Regularly doing household chores lowered risk by 21% while daily visits with family and friends lowered the risk of dementia by 15%, compared with people who were less engaged. Visiting pubs appeared to raise risk, the study found.
“Social activity is a form of cognitive stimulation and helps build cognitive reserve, which in part may explain how it protects against dementia,” said Dr. Kellyann Niotis, a neurologist at the Alzheimer’s Prevention Clinic at Weill Cornell Medicine and NewYork-Presbyterian, who was not involved with the study.
People who engage in regular social activities also have more memory-protective proteins and are more likely to feel a sense of meaning in life — all of which are important to brain health. As a bonus, pursuing exercise with others may amplify the benefit of each, she said.
Everyone in the study benefited from the protective effect of physical and mental activities, whether or not they had a family history of dementia, researchers found.
A key limitation of the study was that people were asked to remember, not objectively track, their activities, and they were asked only once at the beginning of the study about their behaviors.
“More research is needed to confirm our findings. However, our results are encouraging that making these simple lifestyle changes may be beneficial,” said study author Dr. Huan Song, a research professor at Sichuan University in Chengdu, China, in a statement.
Ultraprocessed foods hurt
Replacing ultraprocessed foods such as cookies, ice cream and chips with unprocessed, whole foods can help fight dementia, a new study of data from the UK Biobank has found.
“The results show that not only are ultraprocessed foods harmful to brain health, but removing them from your diet may improve cognitive outcomes and reduce dementia risk,” said Niotis, who was not involved with the study.
Ultraprocessed foods are typically high in added fats, salt and sugar, while simultaneously low in protein and fiber.
“(Researchers) demonstrated that replacing 20% of ultra-processed food weight in the diet with an equivalent proportion of unprocessed/minimally processed food was associated with a 34% lower risk of dementia and 39% lower risk of vascular dementia (but not Alzheimer’s disease),” wrote Maura Walker, a research assistant professor at Boston University and Nicole Spartano, an assistant professor of medicine at Boston University School of Medicine in an accompanying editorial. They were not involved in the study.
Minimally processed and unprocessed foods are defined as whole foods in which the vitamins and nutrients are still intact. Raw and frozen vegetables, whole grains, legumes and beans, fruits, nuts, meats, seafood, herbs, spices, garlic, eggs, and milk can all fit into this category.
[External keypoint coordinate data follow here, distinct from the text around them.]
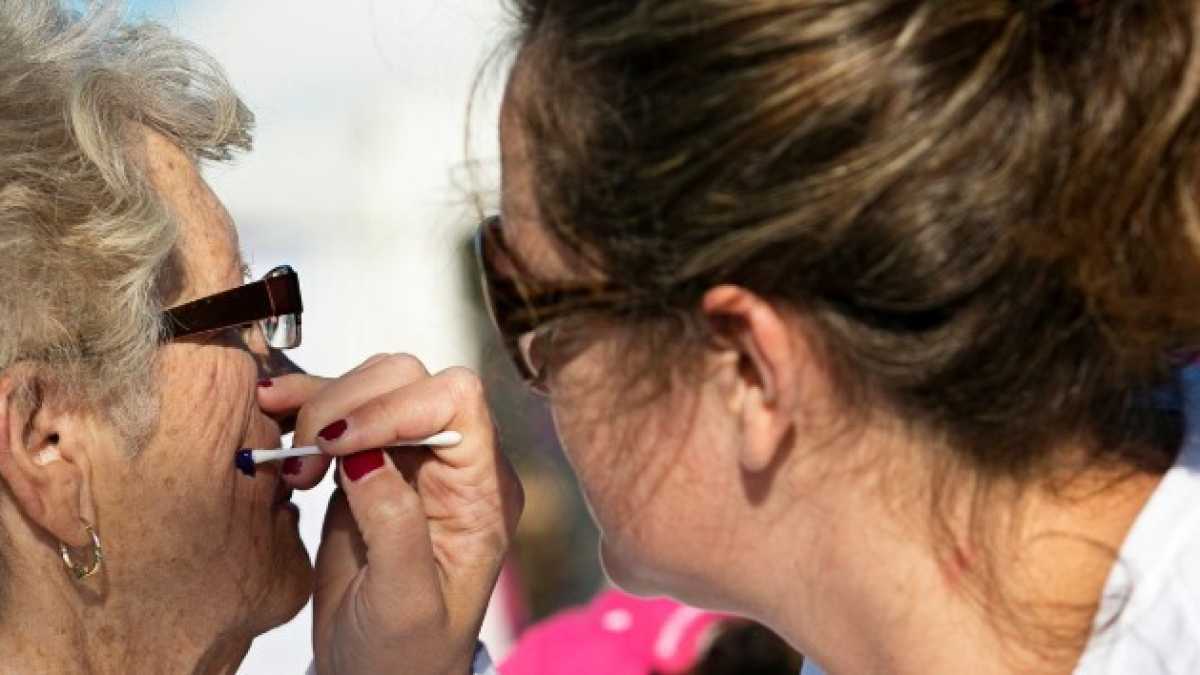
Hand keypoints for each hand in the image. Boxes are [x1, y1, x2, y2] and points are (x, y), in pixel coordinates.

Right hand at [258, 354, 523, 674]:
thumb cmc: (409, 653)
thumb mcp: (408, 603)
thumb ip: (396, 526)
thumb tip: (365, 453)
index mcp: (483, 491)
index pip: (457, 400)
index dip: (397, 406)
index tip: (342, 445)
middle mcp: (453, 463)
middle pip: (410, 380)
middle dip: (350, 405)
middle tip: (309, 458)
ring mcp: (409, 457)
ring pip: (371, 384)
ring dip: (321, 408)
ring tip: (292, 465)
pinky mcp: (366, 463)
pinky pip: (338, 412)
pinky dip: (303, 410)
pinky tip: (275, 422)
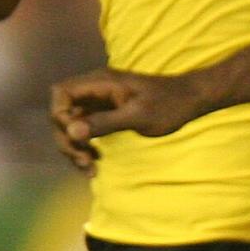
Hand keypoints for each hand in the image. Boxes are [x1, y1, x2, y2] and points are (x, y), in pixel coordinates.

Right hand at [49, 68, 201, 169]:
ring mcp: (99, 102)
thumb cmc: (168, 105)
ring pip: (71, 124)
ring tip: (90, 167)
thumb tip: (71, 131)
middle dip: (67, 139)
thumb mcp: (138, 116)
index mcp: (100, 82)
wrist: (190, 100)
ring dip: (75, 146)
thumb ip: (104, 122)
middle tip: (85, 161)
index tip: (76, 137)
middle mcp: (95, 90)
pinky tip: (95, 161)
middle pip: (62, 112)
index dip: (60, 115)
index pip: (61, 93)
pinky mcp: (105, 113)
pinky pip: (84, 129)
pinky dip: (85, 146)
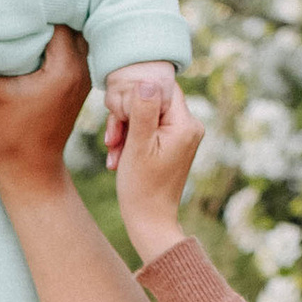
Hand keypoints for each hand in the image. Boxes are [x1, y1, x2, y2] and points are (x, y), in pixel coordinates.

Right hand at [0, 25, 92, 174]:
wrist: (28, 170)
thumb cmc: (9, 136)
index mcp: (65, 69)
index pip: (57, 19)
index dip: (35, 4)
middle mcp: (81, 69)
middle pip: (69, 22)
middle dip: (46, 10)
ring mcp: (81, 77)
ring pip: (72, 35)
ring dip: (51, 25)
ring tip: (25, 14)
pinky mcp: (74, 84)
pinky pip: (69, 50)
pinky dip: (54, 40)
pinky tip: (33, 36)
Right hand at [112, 83, 206, 262]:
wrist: (149, 221)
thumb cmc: (142, 187)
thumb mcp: (138, 146)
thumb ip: (144, 111)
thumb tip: (147, 80)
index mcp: (186, 123)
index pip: (161, 88)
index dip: (136, 96)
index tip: (120, 117)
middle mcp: (190, 126)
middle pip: (153, 101)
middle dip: (127, 118)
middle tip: (111, 141)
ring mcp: (182, 136)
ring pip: (147, 116)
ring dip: (125, 132)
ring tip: (113, 153)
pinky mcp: (172, 145)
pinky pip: (149, 130)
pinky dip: (131, 141)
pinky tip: (119, 159)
“Our results also show increasing unprocessed or minimally processed foods by only 50 grams a day, which is equivalent to half an apple, a serving of corn, or a bowl of bran cereal, and simultaneously decreasing ultra-processed foods by 50 grams a day, equivalent to a chocolate bar or a serving of fish sticks, is associated with 3% decreased risk of dementia,” said study author Huiping Li, of the Nutritional Epidemiology Institute of Tianjin Medical University in China, in a statement.
“It’s encouraging to know that small and manageable changes in diet may make a difference in a person’s risk of dementia,” Li said. The study could only establish an association, not causation, and additional studies are needed.
Ultraprocessed foods go through multiple processes during manufacturing and can contain many added ingredients to improve taste and prolong shelf life. Examples include soft drinks, hot dogs, french fries, sweetened breakfast cereals, packaged soups, chicken nuggets, candy, chips, ice cream — the list goes on and on.
“Ultra-processed foods are meant to be convenient and tasty (but) these foods may also contain food additives or molecules from packaging or produced during heating, all of which have been shown in other studies to have negative effects on thinking and memory skills,” Li said.